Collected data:
───

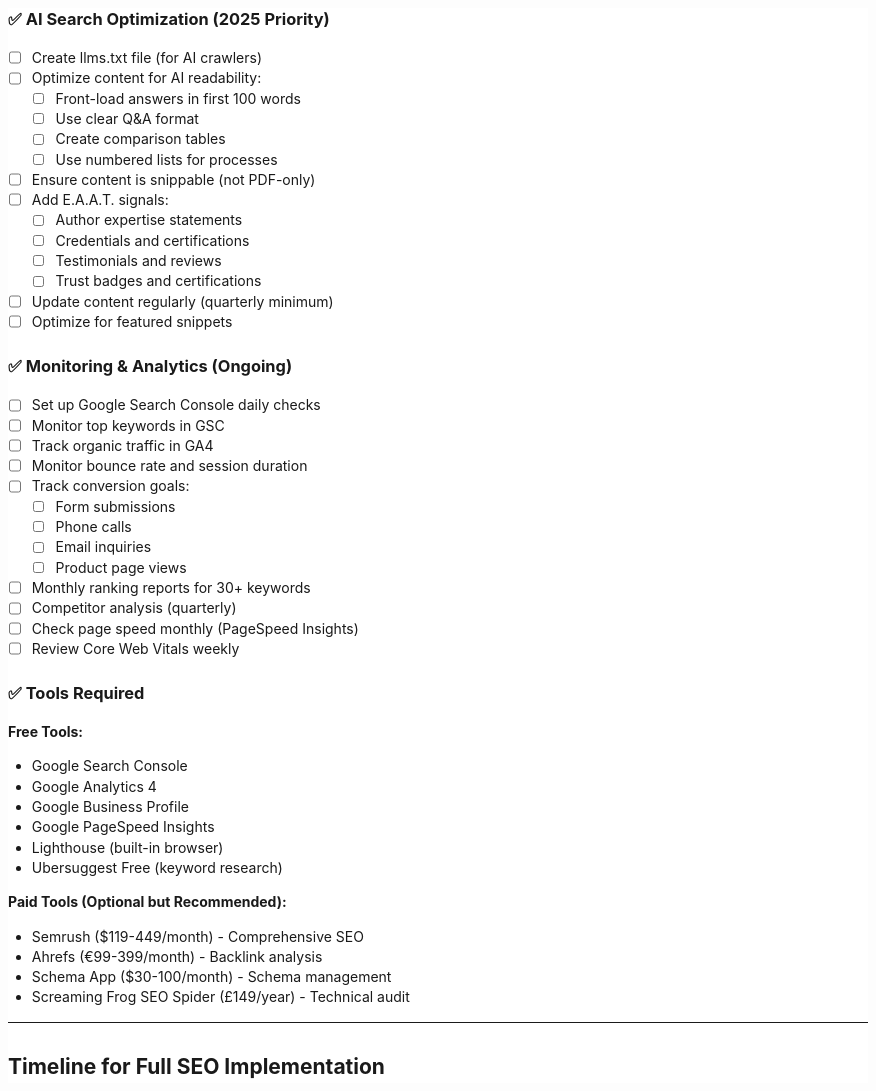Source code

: ### ✅ AI Search Optimization (2025 Priority)

- [ ] Create llms.txt file (for AI crawlers)
- [ ] Optimize content for AI readability:
  - [ ] Front-load answers in first 100 words
  - [ ] Use clear Q&A format
  - [ ] Create comparison tables
  - [ ] Use numbered lists for processes
- [ ] Ensure content is snippable (not PDF-only)
- [ ] Add E.A.A.T. signals:
  - [ ] Author expertise statements
  - [ ] Credentials and certifications
  - [ ] Testimonials and reviews
  - [ ] Trust badges and certifications
- [ ] Update content regularly (quarterly minimum)
- [ ] Optimize for featured snippets

### ✅ Monitoring & Analytics (Ongoing)

- [ ] Set up Google Search Console daily checks
- [ ] Monitor top keywords in GSC
- [ ] Track organic traffic in GA4
- [ ] Monitor bounce rate and session duration
- [ ] Track conversion goals:
  - [ ] Form submissions
  - [ ] Phone calls
  - [ ] Email inquiries
  - [ ] Product page views
- [ ] Monthly ranking reports for 30+ keywords
- [ ] Competitor analysis (quarterly)
- [ ] Check page speed monthly (PageSpeed Insights)
- [ ] Review Core Web Vitals weekly

### ✅ Tools Required

**Free Tools:**
- Google Search Console
- Google Analytics 4
- Google Business Profile
- Google PageSpeed Insights
- Lighthouse (built-in browser)
- Ubersuggest Free (keyword research)

**Paid Tools (Optional but Recommended):**
- Semrush ($119-449/month) - Comprehensive SEO
- Ahrefs (€99-399/month) - Backlink analysis
- Schema App ($30-100/month) - Schema management
- Screaming Frog SEO Spider (£149/year) - Technical audit

---

## Timeline for Full SEO Implementation
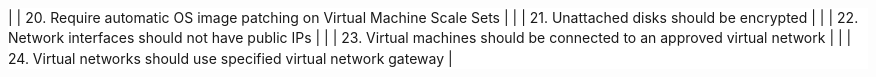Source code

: |                   | 20. Require automatic OS image patching on Virtual Machine Scale Sets                                  |
|                   | 21. Unattached disks should be encrypted                                                               |
|                   | 22. Network interfaces should not have public IPs                                                      |
|                   | 23. Virtual machines should be connected to an approved virtual network                                |
|                   | 24. Virtual networks should use specified virtual network gateway                                      |
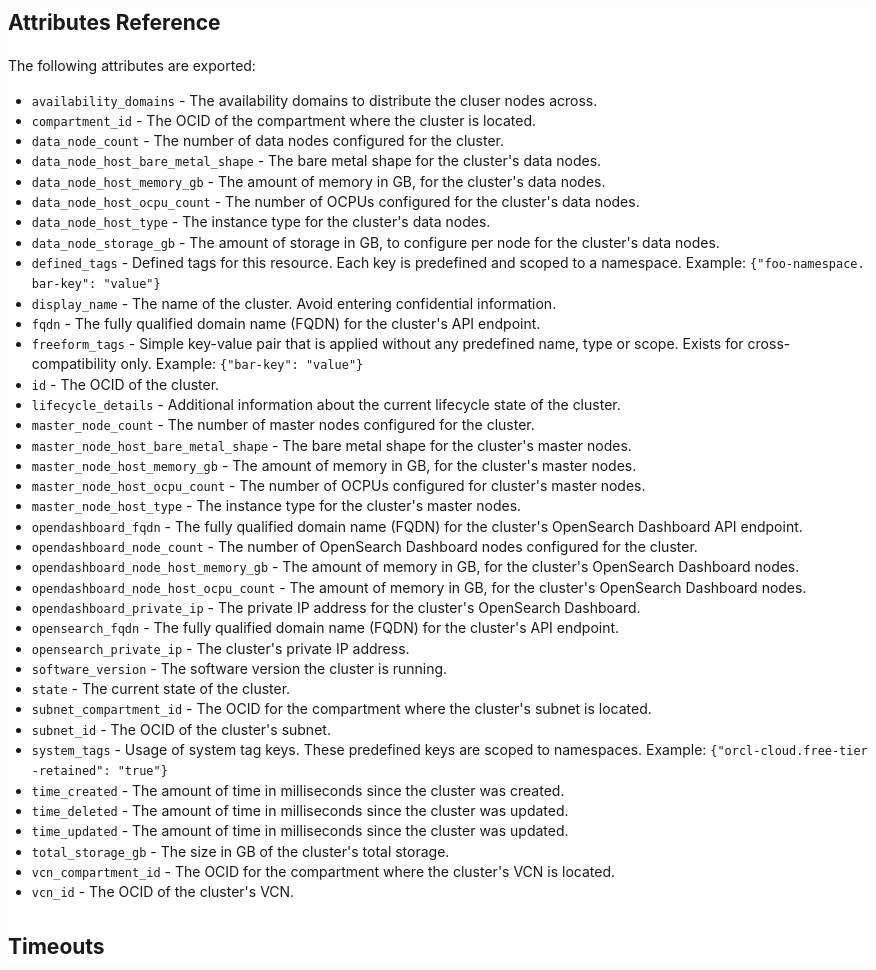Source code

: ## Attributes Reference

The following attributes are exported:

* `availability_domains` - The availability domains to distribute the cluser nodes across.
* `compartment_id` - The OCID of the compartment where the cluster is located.
* `data_node_count` - The number of data nodes configured for the cluster.
* `data_node_host_bare_metal_shape` - The bare metal shape for the cluster's data nodes.
* `data_node_host_memory_gb` - The amount of memory in GB, for the cluster's data nodes.
* `data_node_host_ocpu_count` - The number of OCPUs configured for the cluster's data nodes.
* `data_node_host_type` - The instance type for the cluster's data nodes.
* `data_node_storage_gb` - The amount of storage in GB, to configure per node for the cluster's data nodes.
* `defined_tags` - Defined tags for this resource. Each key is predefined and scoped to a namespace. Example: `{"foo-namespace.bar-key": "value"}`
* `display_name` - The name of the cluster. Avoid entering confidential information.
* `fqdn` - The fully qualified domain name (FQDN) for the cluster's API endpoint.
* `freeform_tags` - Simple key-value pair that is applied without any predefined name, type or scope. Exists for cross-compatibility only. Example: `{"bar-key": "value"}`
* `id` - The OCID of the cluster.
* `lifecycle_details` - Additional information about the current lifecycle state of the cluster.
* `master_node_count` - The number of master nodes configured for the cluster.
* `master_node_host_bare_metal_shape` - The bare metal shape for the cluster's master nodes.
* `master_node_host_memory_gb` - The amount of memory in GB, for the cluster's master nodes.
* `master_node_host_ocpu_count` - The number of OCPUs configured for cluster's master nodes.
* `master_node_host_type` - The instance type for the cluster's master nodes.
* `opendashboard_fqdn` - The fully qualified domain name (FQDN) for the cluster's OpenSearch Dashboard API endpoint.
* `opendashboard_node_count` - The number of OpenSearch Dashboard nodes configured for the cluster.
* `opendashboard_node_host_memory_gb` - The amount of memory in GB, for the cluster's OpenSearch Dashboard nodes.
* `opendashboard_node_host_ocpu_count` - The amount of memory in GB, for the cluster's OpenSearch Dashboard nodes.
* `opendashboard_private_ip` - The private IP address for the cluster's OpenSearch Dashboard.
* `opensearch_fqdn` - The fully qualified domain name (FQDN) for the cluster's API endpoint.
* `opensearch_private_ip` - The cluster's private IP address.
* `software_version` - The software version the cluster is running.
* `state` - The current state of the cluster.
* `subnet_compartment_id` - The OCID for the compartment where the cluster's subnet is located.
* `subnet_id` - The OCID of the cluster's subnet.
* `system_tags` - Usage of system tag keys. These predefined keys are scoped to namespaces. Example: `{"orcl-cloud.free-tier-retained": "true"}`
* `time_created` - The amount of time in milliseconds since the cluster was created.
* `time_deleted` - The amount of time in milliseconds since the cluster was updated.
* `time_updated` - The amount of time in milliseconds since the cluster was updated.
* `total_storage_gb` - The size in GB of the cluster's total storage.
* `vcn_compartment_id` - The OCID for the compartment where the cluster's VCN is located.
* `vcn_id` - The OCID of the cluster's VCN.

## Timeouts

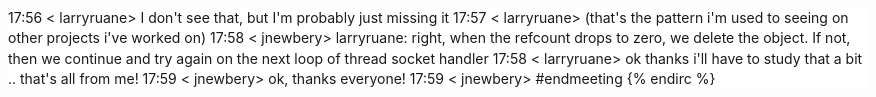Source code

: 17:56 < larryruane> I don't see that, but I'm probably just missing it
17:57 < larryruane> (that's the pattern i'm used to seeing on other projects i've worked on)
17:58 < jnewbery> larryruane: right, when the refcount drops to zero, we delete the object. If not, then we continue and try again on the next loop of thread socket handler
17:58 < larryruane> ok thanks i'll have to study that a bit .. that's all from me!
17:59 < jnewbery> ok, thanks everyone!
17:59 < jnewbery> #endmeeting
{% endirc %}

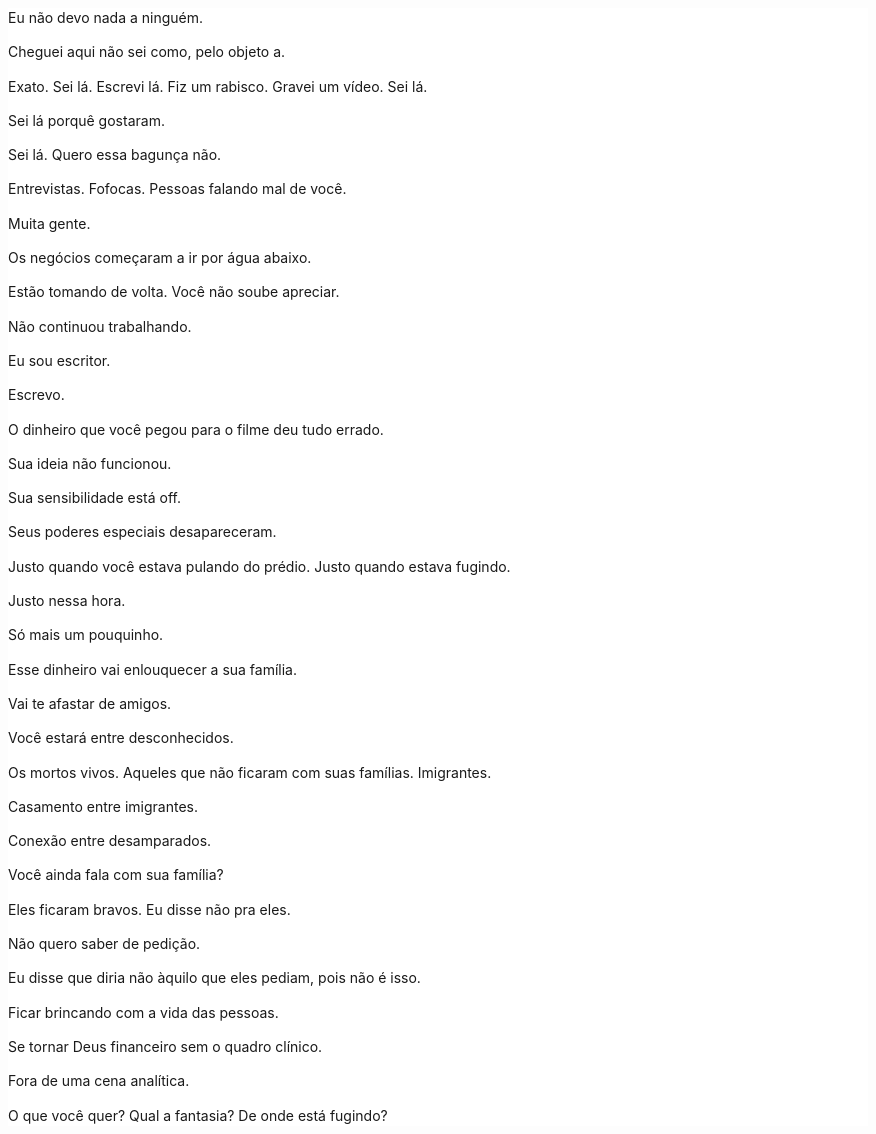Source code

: Eu não devo nada a ninguém. 

Cheguei aqui não sei como, pelo objeto a. 

Exato. Sei lá. Escrevi lá. Fiz um rabisco. Gravei um vídeo. Sei lá. 

Sei lá porquê gostaram. 

Sei lá. Quero essa bagunça não. 

Entrevistas. Fofocas. Pessoas falando mal de você. 

Muita gente. 

Os negócios começaram a ir por água abaixo. 

Estão tomando de volta. Você não soube apreciar. 

Não continuou trabalhando. 

Eu sou escritor. 

Escrevo. 

O dinheiro que você pegou para o filme deu tudo errado. 

Sua ideia não funcionou. 

Sua sensibilidade está off. 

Seus poderes especiais desapareceram. 

Justo quando você estava pulando do prédio. Justo quando estava fugindo. 

Justo nessa hora. 

Só mais um pouquinho. 

Esse dinheiro vai enlouquecer a sua família. 

Vai te afastar de amigos.

Você estará entre desconhecidos. 

Os mortos vivos. Aqueles que não ficaram com suas famílias. Imigrantes. 

Casamento entre imigrantes. 

Conexão entre desamparados. 

Você ainda fala com sua família? 

Eles ficaram bravos. Eu disse não pra eles. 

Não quero saber de pedição.

Eu disse que diria não àquilo que eles pediam, pois não é isso. 

Ficar brincando com a vida das pessoas. 

Se tornar Deus financeiro sem o quadro clínico. 

Fora de uma cena analítica. 

O que você quer? Qual a fantasia? De onde está fugindo?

───

* [Exercise]:
Pick out every line in the collected data above that contains the word "Track".

* [Your response]:
- [ ] Track organic traffic in GA4
- [ ] Track conversion goals:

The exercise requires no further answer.